Toby CohenToby Cohen asks whether a populous church is a healthy church.

It is ironic that the fresh expressions movement is used by the church as a fig leaf when attendance figures again reveal declining involvement in 'traditional' forms of church. Fresh expressions would certainly appear to be the answer to the church's predicament, but only if it pays greater attention to the movement's witness.

For a journalist, the fresh expressions movement is both exciting and frustrating. It provides great feature pieces and quirky short news articles but seldom claims the headlines. As a decentralised entity, it does not announce schisms, pronounce on social ills, or denounce distant bishops. When it does register on the news radar, it is usually at the point it becomes tangible with the church body in such matters as debates about funding, underlying ideology, or the work of Bishop Graham Cray. This nature spares the movement from many of the headaches which dog the traditional church, but it also demonstrates what many regard as a highly authentic form of Christianity.

Evangelicals are usually keen to cast off the shackles of institutionalised forms of church in a bid to return to a faith they describe as more biblical. But there is one common habit which seems to be a remnant of the patriarchal established church. That is, to believe that a populous church is a healthy church.

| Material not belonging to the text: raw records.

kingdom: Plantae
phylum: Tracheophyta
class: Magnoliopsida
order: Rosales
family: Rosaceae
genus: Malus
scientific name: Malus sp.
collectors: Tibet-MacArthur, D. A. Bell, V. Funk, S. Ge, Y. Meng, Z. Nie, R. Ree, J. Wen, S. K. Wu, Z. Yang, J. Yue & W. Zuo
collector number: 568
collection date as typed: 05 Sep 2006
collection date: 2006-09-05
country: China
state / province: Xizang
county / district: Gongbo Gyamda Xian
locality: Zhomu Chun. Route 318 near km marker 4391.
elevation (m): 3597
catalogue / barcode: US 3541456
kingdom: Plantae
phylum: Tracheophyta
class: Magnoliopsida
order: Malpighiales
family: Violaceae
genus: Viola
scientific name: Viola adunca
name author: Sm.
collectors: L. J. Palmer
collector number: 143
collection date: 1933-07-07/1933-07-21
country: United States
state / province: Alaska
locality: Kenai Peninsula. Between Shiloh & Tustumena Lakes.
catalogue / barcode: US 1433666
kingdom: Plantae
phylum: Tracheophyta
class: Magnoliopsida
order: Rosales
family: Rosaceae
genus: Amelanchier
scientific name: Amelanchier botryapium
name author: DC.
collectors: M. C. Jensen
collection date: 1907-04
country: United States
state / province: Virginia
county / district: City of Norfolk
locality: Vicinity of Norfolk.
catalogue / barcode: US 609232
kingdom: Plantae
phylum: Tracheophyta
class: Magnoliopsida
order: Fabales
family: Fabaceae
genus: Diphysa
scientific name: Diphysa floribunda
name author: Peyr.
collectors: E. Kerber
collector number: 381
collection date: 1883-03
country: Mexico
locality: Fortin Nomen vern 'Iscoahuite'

It's hard to imagine a scenario where the number of people involved in church activities isn't of interest. But a church must be suspicious of itself when it simply looks at attendance figures and finds reason to be boastful or anxious. It is particularly dangerous for people who are part of a less well-attended church in one part of the world and want to associate themselves with large groups in another.

A church must be suspicious of itself when it simply looks at attendance figures and finds reason to be boastful or anxious

I remember a talk 18 months ago with The Economist editor John Micklethwait, co-author of God is Back, and Evangelical Alliance theologian Justin Thacker. It seemed they pictured God as a Victorian schoolboy parading his battalions, returning to us at the end of time to do a head count of the different people united by an arbitrary term. Yes, forms of Christianity are thriving in some developing parts of the world. So are intolerance and violence.

Devotion to the mixed economy mantra is a noble characteristic in many fresh expressions people. But what gets so many of us excited is the fresh expressions attitude that it's what you're doing in the first instance that counts, not how many people you're doing it with. And not what you might do next. There is a relationship between those of course, but it seems the church would particularly benefit from adopting more of that fresh expressions ethos at this time.